Adopt AGT as the runtime enforcement foundation. Don’t rebuild what it already gives you well — the policy engine, the sandbox, the kill switch, the supply-chain trust scoring, the inter-agent mesh, the audit logging. Reinventing any of these is engineering time spent on commodity.

Then plan the layers around it deliberately:

Pair with Entra (or your IdP) for identity. OBO is the cleanest answer for Microsoft-native data. Conditional Access and Identity Protection give you the device, location, and risk signals AGT’s policy can act on.
Adopt the hot-path / cold-path topology for classification. Purview (or equivalent) handles at-rest sensitivity labeling; a runtime classifier handles the in-flight stream.
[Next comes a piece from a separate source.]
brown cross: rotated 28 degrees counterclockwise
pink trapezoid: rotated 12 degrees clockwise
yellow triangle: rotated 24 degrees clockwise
AGT enforces on both.
For authorization beyond the Microsoft estate, plan for a Policy Decision Point that handles per-record decisions for non-Microsoft sources, domain business relationships, purpose binding, residency, and the service-account case. This can be a complementary platform or an in-house build.
For threat detection on retrieved content — especially in regulated or air-gapped environments where latency and data-egress constraints matter — pair AGT’s local detector with a semantic, model-based scanner that can run where the content lives. On-prem content-integrity platforms are emerging specifically for this layer.
Treat AGT’s audit log as the spine of your agent compliance story. OpenTelemetry export to Purview, your SIEM, or your compliance portal gives you the trail regulators are going to ask about.

The key shift is mindset: AGT is the foundation, not the whole house. Microsoft built it that way on purpose — modular, neutral, and meant to be composed with other tools.

Summary

The Agent Governance Toolkit is a serious contribution to a problem that needed one. It gives the industry a credible, open-source, framework-neutral foundation for governing what AI agents do at runtime — policy enforcement, sandboxing, supply-chain trust, inter-agent identity, audit. Microsoft’s decision to release it under MIT and move it toward foundation governance is the right move for the ecosystem.

It is also, by deliberate scope, a foundation rather than a complete solution. Semantic prompt-injection detection beyond pattern-matching, real-time content classification, per-record authorization for non-Microsoft data, and air-gapped deployments all sit outside what AGT itself does — and Microsoft expects teams to layer those in.